Raising Rabbits: A Beginner’s Guide

Raising Rabbits

Using Rabbits for Meat

If you’re interested in raising animals in your backyard, raising rabbits are a great place to start. They’re easy to take care of, they’re usually docile and they don’t take many resources. In return, they’ll provide you with a supply of inexpensive rabbit meat. Even with just a small amount of space you can easily keep a small group of these simple to care for animals.

While rabbit meat isn’t the most common protein in today’s diet, it’s actually a great alternative to store-bought meats. Rabbit meat is very lean and healthy. Each rabbit can provide 2 ½ to 3 pounds of meat, which means you won’t have to worry about an excess of food at one time. If you do want to store rabbit meat, though, it freezes very well.

Rabbits have a reputation for rapid mating, and this stereotype is well deserved. A typical doe (female rabbit) can have six or seven litters in a year, and each litter can produce six to eight rabbits. That’s anywhere from 36 to 56 rabbits a year. And turnover is quick too – usually a litter is mature and ready for the table after ten weeks.

Another great advantage of raising rabbits is how economical it is to keep them. Creating a space for them to live (a structure called a hutch) does not have to be a big expense. This is especially true if you can find a used one. Food isn’t a bit cost either. Store-bought pellets are not terribly expensive, and you can feed them scraps from your garden for smaller food bill. Giving them some outdoor space will allow them to supplement their diet even more.

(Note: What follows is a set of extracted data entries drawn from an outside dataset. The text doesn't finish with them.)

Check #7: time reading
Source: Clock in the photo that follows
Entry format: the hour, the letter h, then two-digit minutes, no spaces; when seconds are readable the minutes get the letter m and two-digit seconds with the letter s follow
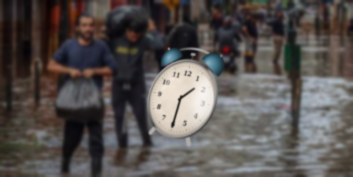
1h30
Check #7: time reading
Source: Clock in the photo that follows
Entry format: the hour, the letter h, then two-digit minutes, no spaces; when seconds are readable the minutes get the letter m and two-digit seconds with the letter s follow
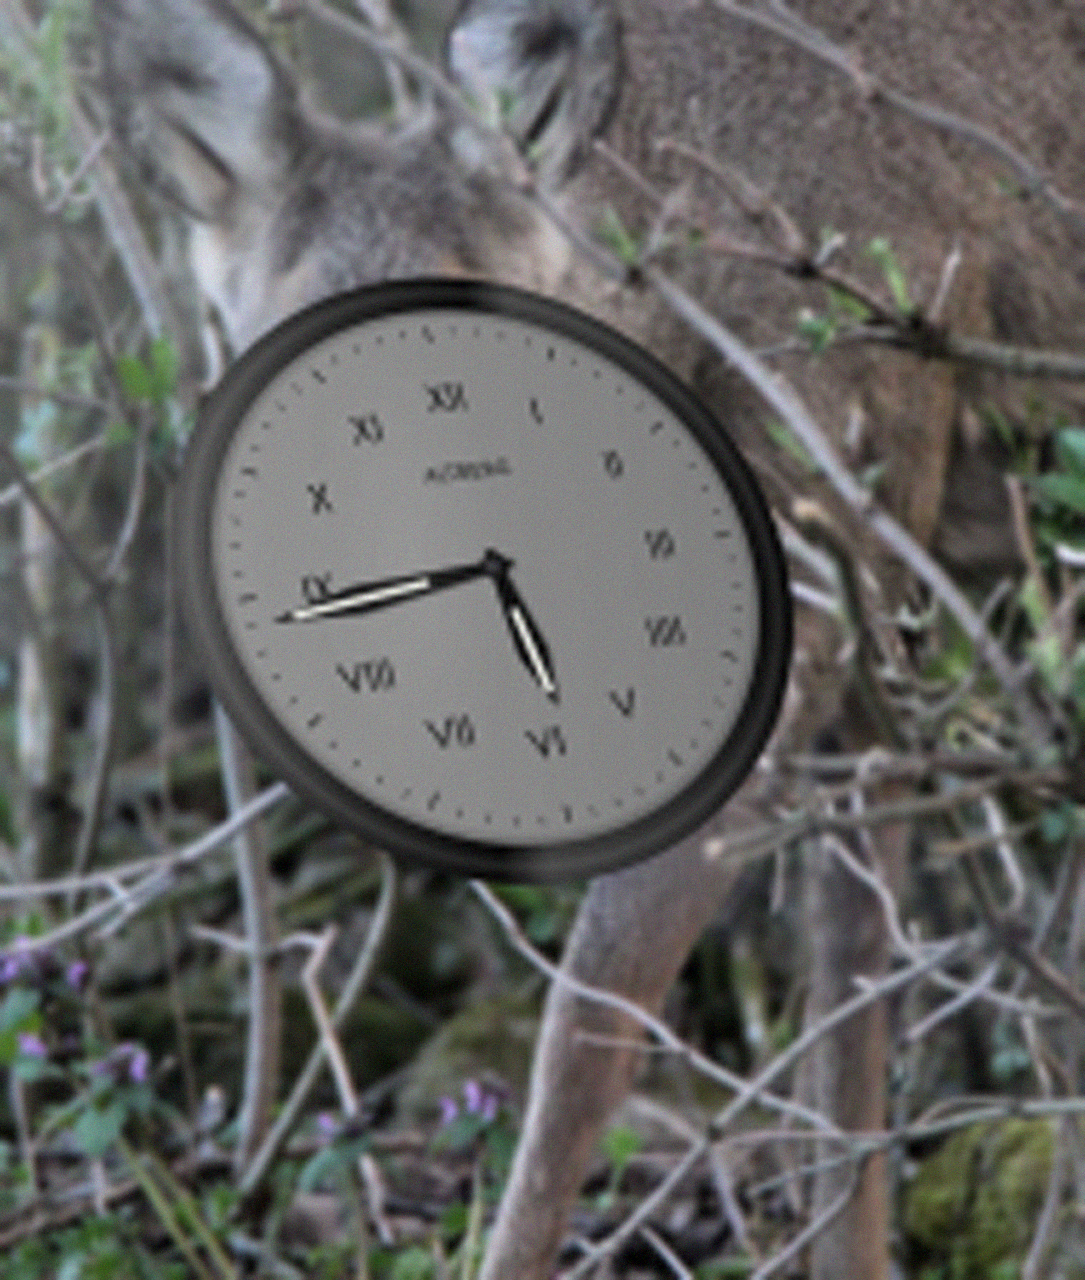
5h44
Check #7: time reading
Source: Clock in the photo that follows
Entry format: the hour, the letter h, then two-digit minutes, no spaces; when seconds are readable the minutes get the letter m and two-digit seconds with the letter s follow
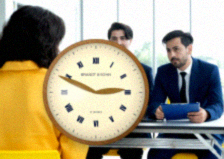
2h49
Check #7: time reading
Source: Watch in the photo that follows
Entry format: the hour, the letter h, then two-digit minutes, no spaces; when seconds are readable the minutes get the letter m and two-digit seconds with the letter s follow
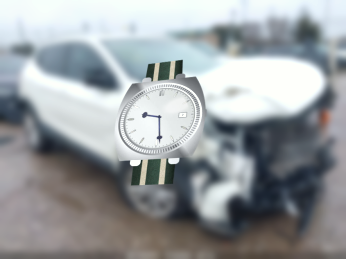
9h29
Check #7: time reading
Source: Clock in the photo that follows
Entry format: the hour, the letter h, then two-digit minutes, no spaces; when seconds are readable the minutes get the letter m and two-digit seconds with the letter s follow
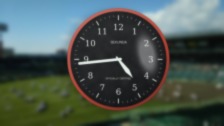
4h44
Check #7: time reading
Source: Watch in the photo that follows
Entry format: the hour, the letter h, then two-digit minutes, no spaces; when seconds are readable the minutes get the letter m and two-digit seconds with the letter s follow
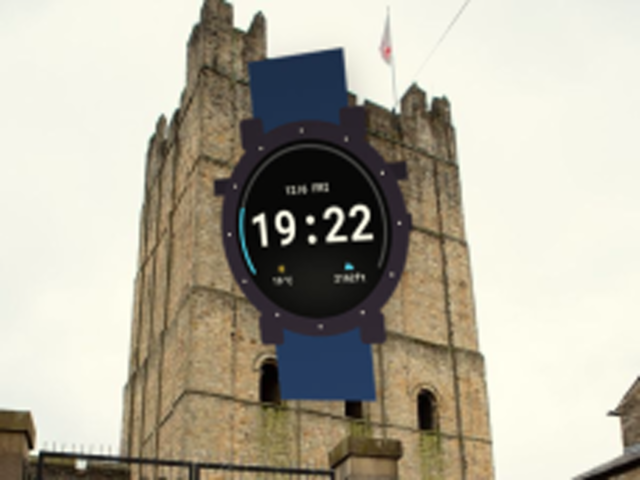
19h22
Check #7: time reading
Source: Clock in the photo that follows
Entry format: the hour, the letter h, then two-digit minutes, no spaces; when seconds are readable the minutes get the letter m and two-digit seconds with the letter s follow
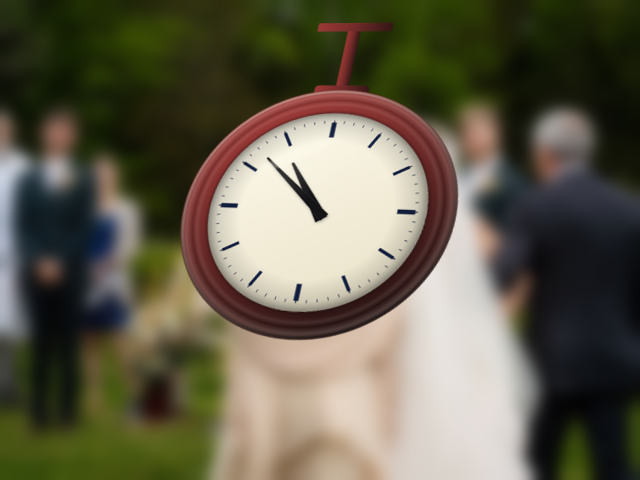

One of the potential downsides to raising rabbits is the possibility of becoming attached. Let’s face it – rabbits can be pretty cute! It’s natural to worry about making meals out of animals that are seen as pets. What often happens with rabbits, though, is that most families start out with a doe intended for breeding. This doe becomes the animal that you become attached to because she stays with the family the longest. Her litters will come and go so quickly that you won’t have time to get attached to them the way you would with a pet. Even so, it’s best to make sure that everyone in your family is on the same page when it comes to your rabbits. As long as everyone is comfortable viewing them as food and not as pets attachment problems can be kept to a minimum.

Rabbits are an inexpensive way to start creating your own meat source. Whether you’re a beginner in the world of self-sufficiency or a seasoned pro, you’ll find rabbits to be well worth the time you put into them.

Pic by Mostly Dan.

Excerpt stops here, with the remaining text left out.